## Try it
In the data below, locate each line with the word "right" and list it.

## Information supplied
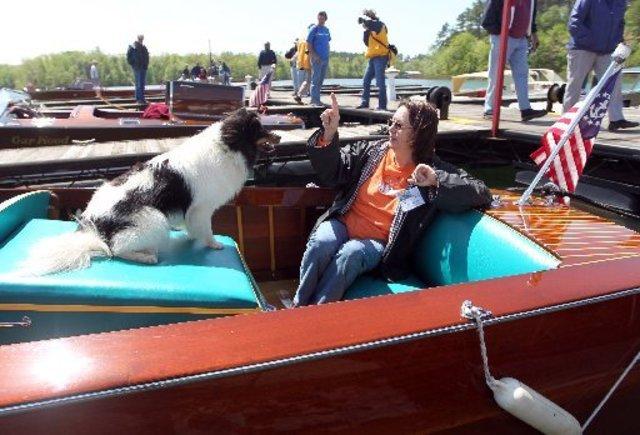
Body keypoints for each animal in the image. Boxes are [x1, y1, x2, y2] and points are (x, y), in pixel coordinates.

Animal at [23, 108, 278, 276]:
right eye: (260, 129)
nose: (278, 135)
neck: (228, 145)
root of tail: (96, 231)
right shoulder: (201, 208)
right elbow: (206, 230)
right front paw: (213, 244)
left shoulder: (192, 211)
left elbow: (192, 227)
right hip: (154, 220)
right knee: (116, 250)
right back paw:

## Problem solution
right eye: (260, 129)
right shoulder: (201, 208)
right elbow: (206, 230)
right front paw: (213, 244)
right hip: (154, 220)
right knee: (116, 250)
right back paw:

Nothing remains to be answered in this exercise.